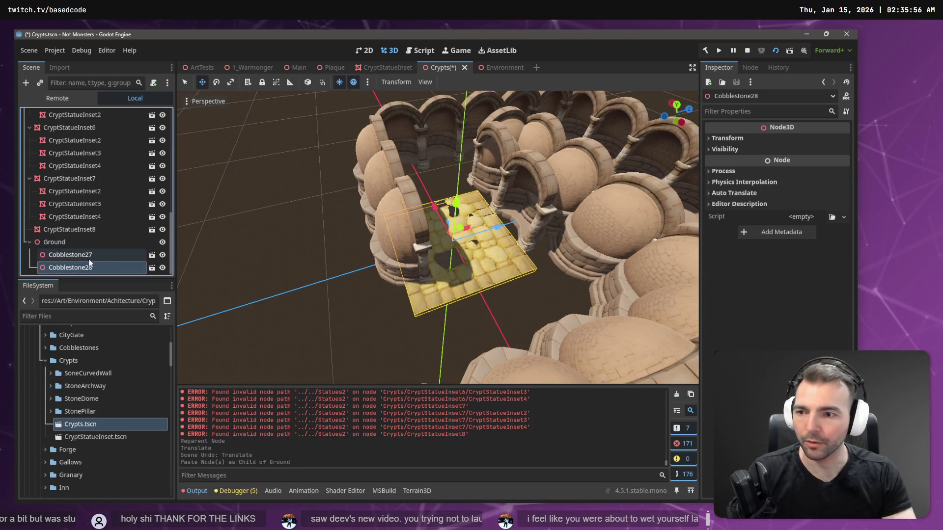
{"action": "left_click_drag", "start_coordinate": [434, 207], "coordinate": [412, 155]}
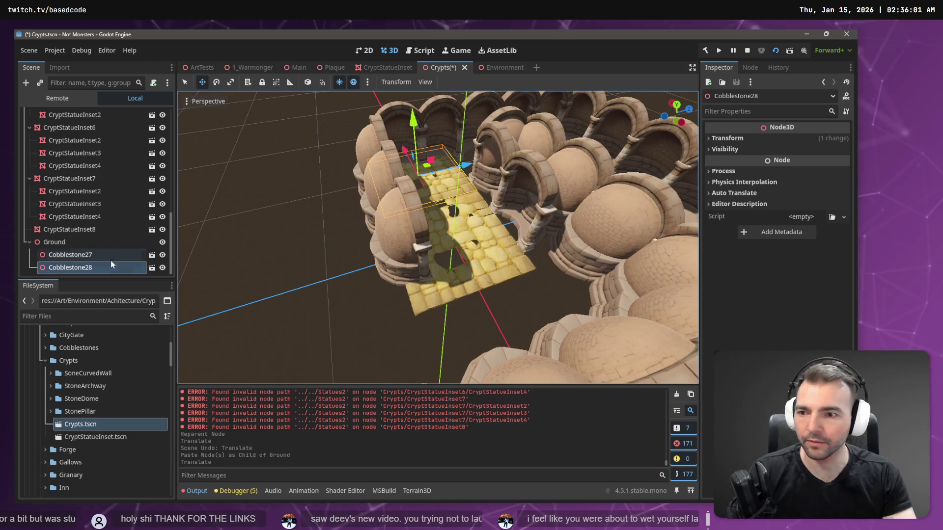
Paste a third tile, Cobblestone29, under Ground and move it about 7.6 units along Z
{"action": "left_click", "coordinate": [79, 255]}
{"action": "left_click", "coordinate": [79, 267], "text": "shift"}
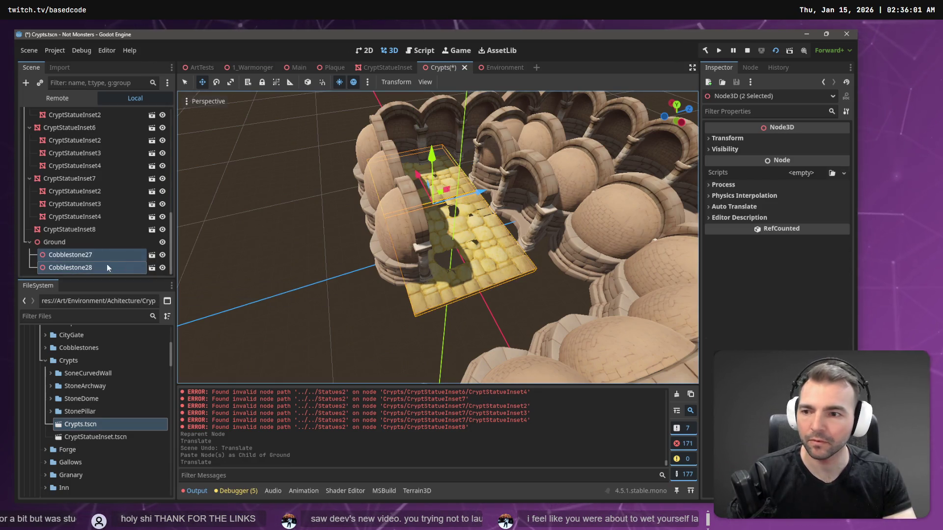
{"action": "key", "text": "ctrl+v"}
{"action": "mouse_move", "coordinate": [480, 196]}
{"action": "left_mouse_down"}
{"action": "mouse_move", "coordinate": [579, 179]}
{"action": "mouse_move", "coordinate": [559, 185]}
{"action": "left_mouse_up"}
{"action": "scroll", "coordinate": [437, 236], "scroll_direction": "down", "scroll_amount": 5}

Your goal:
Please filter the entries above down to the lines holding "action" and copy them.

Exercise output:
{"action": "left_click_drag", "start_coordinate": [434, 207], "coordinate": [412, 155]}
{"action": "left_click", "coordinate": [79, 255]}
{"action": "left_click", "coordinate": [79, 267], "text": "shift"}
{"action": "key", "text": "ctrl+v"}
{"action": "mouse_move", "coordinate": [480, 196]}
{"action": "left_mouse_down"}
{"action": "mouse_move", "coordinate": [579, 179]}
{"action": "mouse_move", "coordinate": [559, 185]}
{"action": "left_mouse_up"}
{"action": "scroll", "coordinate": [437, 236], "scroll_direction": "down", "scroll_amount": 5}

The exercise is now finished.